Task description » Reproduce only the lines below from the line containing "11:00 - 18:00" to the line containing "revolutie: vacature voor ICT", exactly as written, with both end lines kept. Omit the pictures.

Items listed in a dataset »
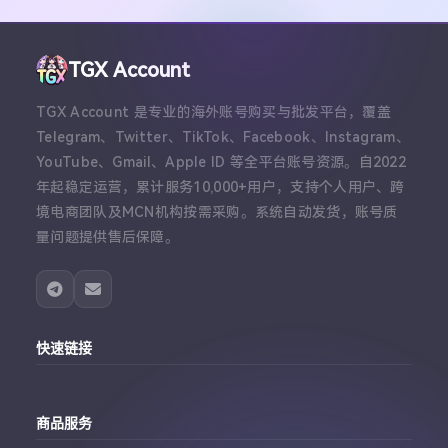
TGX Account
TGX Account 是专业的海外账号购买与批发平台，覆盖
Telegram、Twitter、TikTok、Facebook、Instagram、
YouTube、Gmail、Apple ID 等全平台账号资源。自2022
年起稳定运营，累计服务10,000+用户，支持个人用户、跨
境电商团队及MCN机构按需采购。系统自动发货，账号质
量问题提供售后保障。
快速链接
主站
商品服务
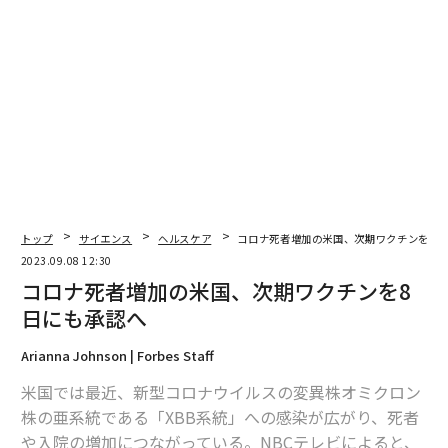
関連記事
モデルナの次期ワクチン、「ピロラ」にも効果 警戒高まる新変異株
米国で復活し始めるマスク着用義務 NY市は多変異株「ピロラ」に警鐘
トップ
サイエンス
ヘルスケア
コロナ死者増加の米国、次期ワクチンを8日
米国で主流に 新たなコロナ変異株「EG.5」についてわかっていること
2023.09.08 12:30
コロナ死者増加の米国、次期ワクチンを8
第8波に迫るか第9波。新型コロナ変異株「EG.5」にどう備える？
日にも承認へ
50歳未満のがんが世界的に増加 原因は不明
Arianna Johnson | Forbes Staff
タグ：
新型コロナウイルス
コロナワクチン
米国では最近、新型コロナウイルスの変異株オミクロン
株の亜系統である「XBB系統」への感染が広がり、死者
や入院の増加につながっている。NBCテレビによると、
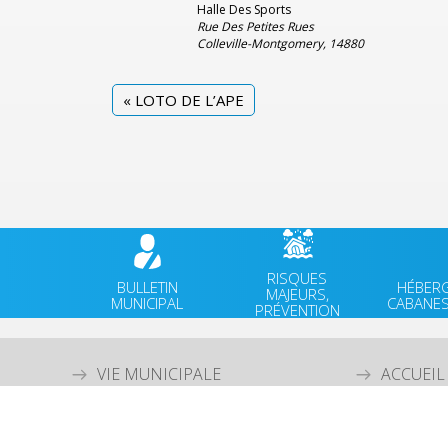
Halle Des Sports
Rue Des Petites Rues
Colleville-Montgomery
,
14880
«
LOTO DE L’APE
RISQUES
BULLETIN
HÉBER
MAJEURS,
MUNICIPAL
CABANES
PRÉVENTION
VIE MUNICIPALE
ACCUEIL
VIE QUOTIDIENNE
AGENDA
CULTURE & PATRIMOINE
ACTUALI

--

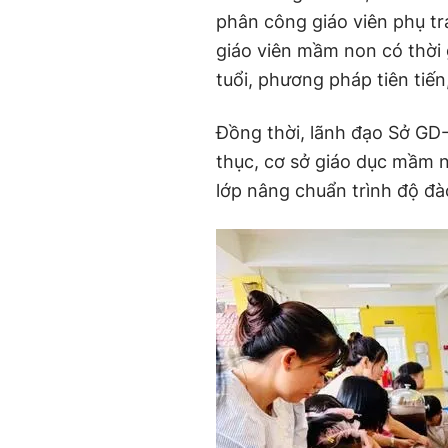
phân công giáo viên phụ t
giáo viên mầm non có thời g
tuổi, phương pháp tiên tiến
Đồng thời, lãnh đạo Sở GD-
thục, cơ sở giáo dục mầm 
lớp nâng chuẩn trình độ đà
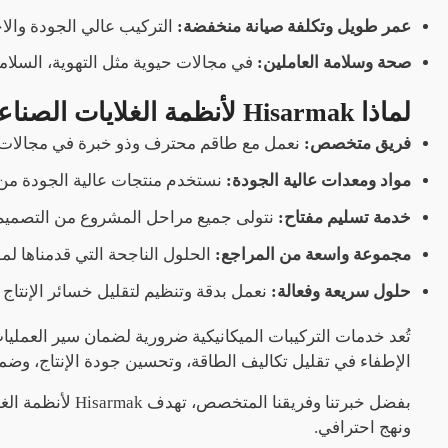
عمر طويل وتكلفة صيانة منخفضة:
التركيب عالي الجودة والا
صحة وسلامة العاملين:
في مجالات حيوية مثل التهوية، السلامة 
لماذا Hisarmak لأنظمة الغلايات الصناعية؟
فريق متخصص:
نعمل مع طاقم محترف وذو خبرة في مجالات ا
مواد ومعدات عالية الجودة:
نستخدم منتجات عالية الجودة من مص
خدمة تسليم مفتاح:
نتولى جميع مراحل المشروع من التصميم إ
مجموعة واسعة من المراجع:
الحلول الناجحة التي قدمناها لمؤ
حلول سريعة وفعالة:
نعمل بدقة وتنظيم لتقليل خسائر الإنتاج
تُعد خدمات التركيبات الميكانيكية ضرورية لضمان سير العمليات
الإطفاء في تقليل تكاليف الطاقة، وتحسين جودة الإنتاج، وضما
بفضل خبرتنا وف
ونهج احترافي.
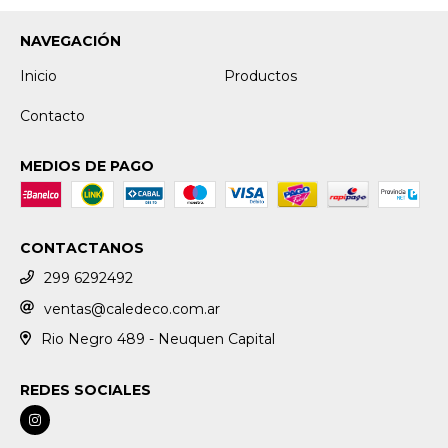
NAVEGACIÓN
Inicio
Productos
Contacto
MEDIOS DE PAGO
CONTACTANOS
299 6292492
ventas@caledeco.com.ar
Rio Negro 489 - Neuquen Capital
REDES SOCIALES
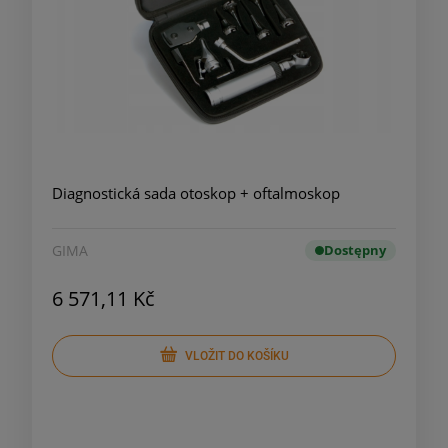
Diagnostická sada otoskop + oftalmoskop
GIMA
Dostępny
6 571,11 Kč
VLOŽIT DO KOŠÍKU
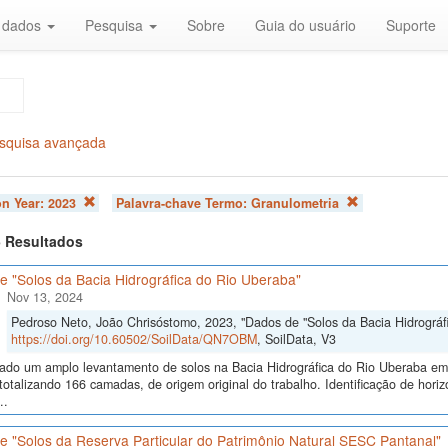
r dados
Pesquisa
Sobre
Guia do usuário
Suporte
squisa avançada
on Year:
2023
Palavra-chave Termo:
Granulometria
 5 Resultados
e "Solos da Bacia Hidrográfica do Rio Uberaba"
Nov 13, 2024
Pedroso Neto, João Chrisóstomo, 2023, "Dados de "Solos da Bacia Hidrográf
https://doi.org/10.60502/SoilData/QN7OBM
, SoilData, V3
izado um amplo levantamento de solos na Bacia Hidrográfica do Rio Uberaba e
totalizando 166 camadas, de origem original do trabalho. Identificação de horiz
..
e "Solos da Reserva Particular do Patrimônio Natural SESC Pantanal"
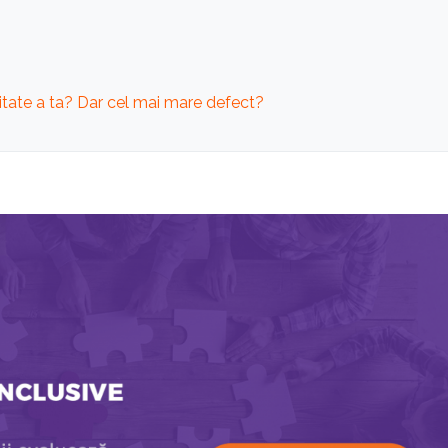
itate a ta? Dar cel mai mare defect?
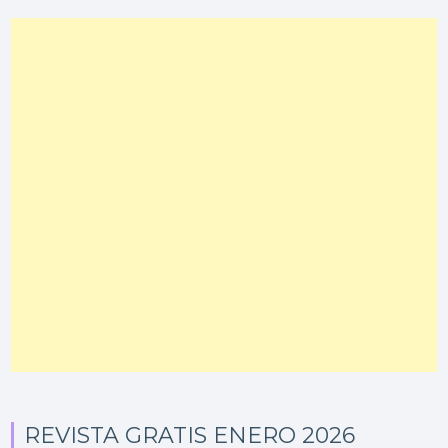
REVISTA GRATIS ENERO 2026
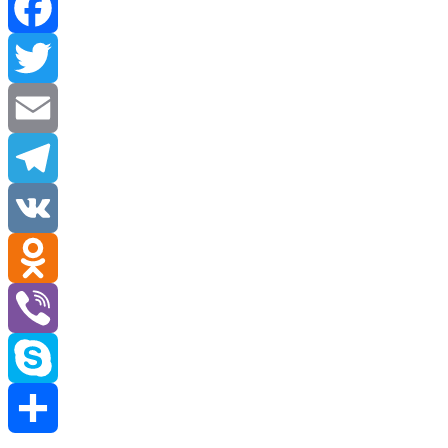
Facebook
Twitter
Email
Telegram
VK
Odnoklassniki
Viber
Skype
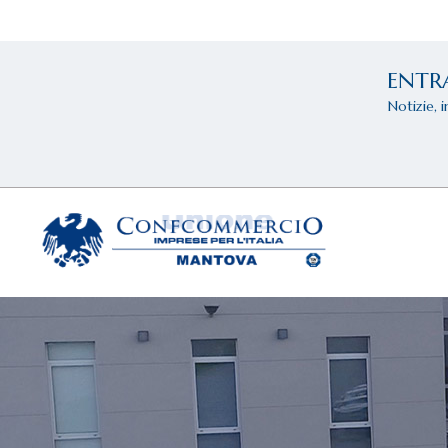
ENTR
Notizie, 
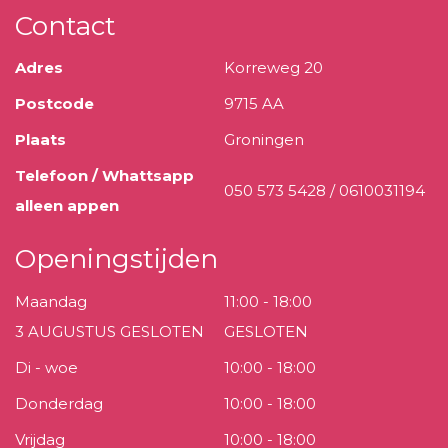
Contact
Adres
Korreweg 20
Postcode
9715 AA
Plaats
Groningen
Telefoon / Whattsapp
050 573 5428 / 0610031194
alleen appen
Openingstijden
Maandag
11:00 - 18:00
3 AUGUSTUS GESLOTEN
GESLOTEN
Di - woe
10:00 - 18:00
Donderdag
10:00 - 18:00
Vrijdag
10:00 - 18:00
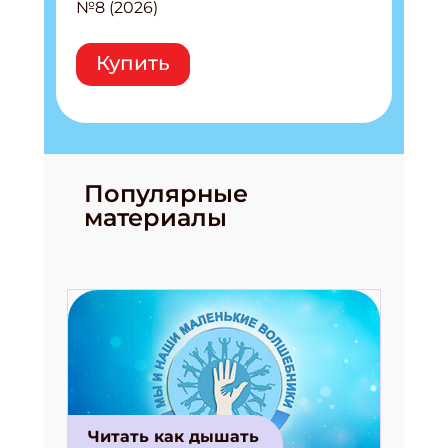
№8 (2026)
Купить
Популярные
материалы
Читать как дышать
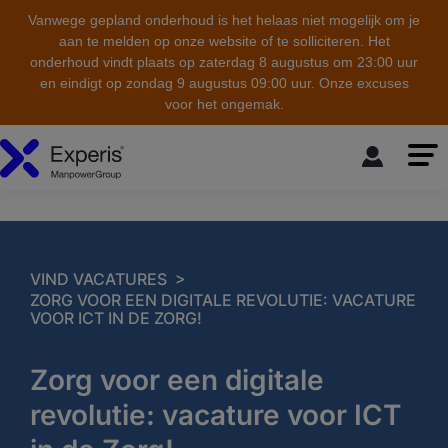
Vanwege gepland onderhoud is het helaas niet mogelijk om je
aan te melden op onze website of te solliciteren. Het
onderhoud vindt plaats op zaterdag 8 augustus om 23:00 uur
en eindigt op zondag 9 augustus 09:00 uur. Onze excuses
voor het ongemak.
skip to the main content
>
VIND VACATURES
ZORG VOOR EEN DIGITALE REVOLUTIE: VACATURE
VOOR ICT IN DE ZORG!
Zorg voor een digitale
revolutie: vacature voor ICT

Solution »
11:00 - 18:00
3 AUGUSTUS GESLOTEN
GESLOTEN
Di - woe
10:00 - 18:00
Donderdag
10:00 - 18:00
Vrijdag
10:00 - 18:00
№8 (2026)
Купить
Популярные
материалы
Читать как дышать
Vanwege gepland onderhoud is het helaas niet mogelijk om je
aan te melden op onze website of te solliciteren. Het
onderhoud vindt plaats op zaterdag 8 augustus om 23:00 uur
en eindigt op zondag 9 augustus 09:00 uur. Onze excuses
voor het ongemak.
skip to the main content
>
VIND VACATURES
ZORG VOOR EEN DIGITALE REVOLUTIE: VACATURE
VOOR ICT IN DE ZORG!
Zorg voor een digitale
revolutie: vacature voor ICT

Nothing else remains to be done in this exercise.